Reinforced feedback in virtual environment for rehabilitation of upper extremity dysfunction after stroke: preliminary data from a randomized controlled trial

Paweł Kiper, Michela Agostini, Carlos Luque-Moreno, Paolo Tonin, Andrea Turolla, Paweł Kiper, Michela Agostini, Carlos Luque-Moreno, Paolo Tonin, Andrea Turolla

Abstract

Objectives: To study whether the reinforced feedback in virtual environment (RFVE) is more effective than traditional rehabilitation (TR) for the treatment of upper limb motor function after stroke, regardless of stroke etiology (i.e., ischemic, hemorrhagic).

Design: Randomized controlled trial. Participants. Forty-four patients affected by stroke. Intervention. The patients were randomized into two groups: RFVE (N = 23) and TR (N = 21), and stratified according to stroke etiology. The RFVE treatment consisted of multidirectional exercises providing augmented feedback provided by virtual reality, while in the TR treatment the same exercises were provided without augmented feedbacks. Outcome Measures. Fugl-Meyer upper extremity scale (F-M UE), Functional Independence Measure scale (FIM), and kinematics parameters (speed, time, and peak).
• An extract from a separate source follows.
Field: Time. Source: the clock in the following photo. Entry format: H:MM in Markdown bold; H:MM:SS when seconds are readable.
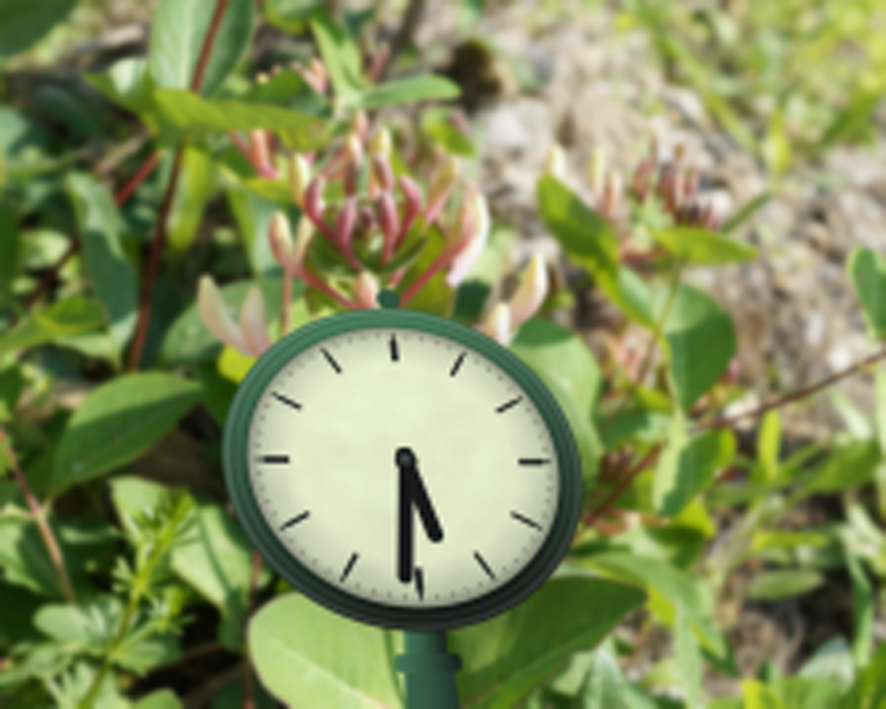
**5:31**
Results: The F-M UE (P = 0.030), FIM (P = 0.021), time (P = 0.008), and peak (P = 0.018), were significantly higher in the RFVE group after treatment, but not speed (P = 0.140). The patients affected by hemorrhagic stroke significantly improved FIM (P = 0.031), time (P = 0.011), and peak (P = 0.020) after treatment, whereas the patients affected by ischemic stroke improved significantly only speed (P = 0.005) when treated by RFVE.
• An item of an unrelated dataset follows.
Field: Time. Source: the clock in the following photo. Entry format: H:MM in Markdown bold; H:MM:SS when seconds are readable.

Conclusion: These results indicated that some poststroke patients may benefit from RFVE program for the recovery of upper limb motor function. This trial is registered with NCT01955291.

Figures

Figure 1
Figure 1
(a) Type of receivers, (b) application of receivers to different end-effectors, (c) sensorised glove for the application of receiver in case of severe motor deficit, and (d) modality of end-effector application in case of grasping being preserved.
Figure 2
Figure 2
The same motor task represented from lowest to highest complexity.
Figure 3
Figure 3
Flowchart of participants through the study.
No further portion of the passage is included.